## WHAT THIS EXERCISE ASKS
1. In the passage on the Arab state and the caliphate, who opposed Al Qaeda's establishment of the "Islamic Emirate of Iraq"?
2. Pick up the passage on the Arab state and the caliphate after its final sentence and continue it.

## EXCERPT TO READ
* * * * *

So who needs the state and its useless trappings? Arab state structures are nothing but artificial entities created by wheeling and dealing among the Western powers or Western infidels.
The Arab state is therefore obsolete. Muslims fighters may not respond to patriotic calls to fight in its defense.
Al Qaeda has taken this concept forward by establishing the “Islamic Emirate of Iraq,” in the face of opposition from its allies, indigenous Sunni Muslim insurgents. Al Qaeda’s emirate has no borders or aspirations to draw any. What matters is the apparatus dedicated to Allah – not the regime or the area unbounded by frontiers under its control.
Moqawamah adherents are not freedom fighters or liberators of territory, but soldiers of Allah fighting to establish the caliphate, the Halapha, which by definition is borderless. This principle is common to all three radical Muslim camps.
No single front may favored above others; the struggle moves between them all. The three main arenas are Afghanistan, Iraq, Lebanon and Palestine, but others may crop up at any time.

* * * * *

## DATASET SECTION
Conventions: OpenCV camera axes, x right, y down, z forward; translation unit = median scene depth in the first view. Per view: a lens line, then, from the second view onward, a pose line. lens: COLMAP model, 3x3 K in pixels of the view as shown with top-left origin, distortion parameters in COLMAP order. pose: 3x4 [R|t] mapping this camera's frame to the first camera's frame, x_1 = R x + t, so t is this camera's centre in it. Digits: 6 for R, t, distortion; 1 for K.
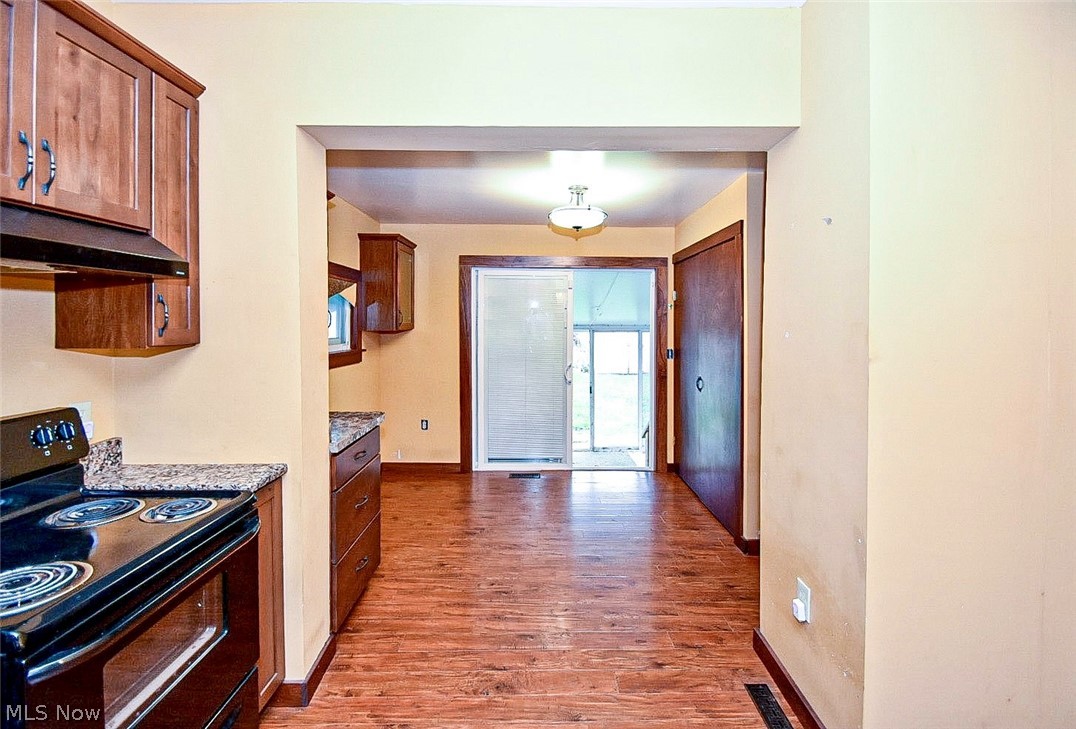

* * * * *

## ACTIVITY ANSWERS
1. Its allies, the indigenous Sunni Muslim insurgents.

2.
The “moderate” Arab and Muslim rulers have been watching anxiously for the United States and the West to display enough resolve to cut down the Moqawamah movement which is eroding their grip on power and luring young Arabs and Muslims into its toils. However, as the next articles in this issue report, Washington missed two chances of crushing or at least humiliating its adherents in the last few weeks, thereby giving Moqawamah a mighty boost.
This doctrine can be fought with the Western concept of victory – in the absence of an ideology capable of drawing this generation of Muslims out of its fatalistic obsession with perpetual combat and death. Adopting the Moqawamah way of quitting the battlefield before the fight is resolved is playing by its rules and into its hands.
The missed opportunities of the last few weeks have buoyed the spirits of its disciples and fueled their fervent belief in ultimately achieving the cataclysmic destruction of the West.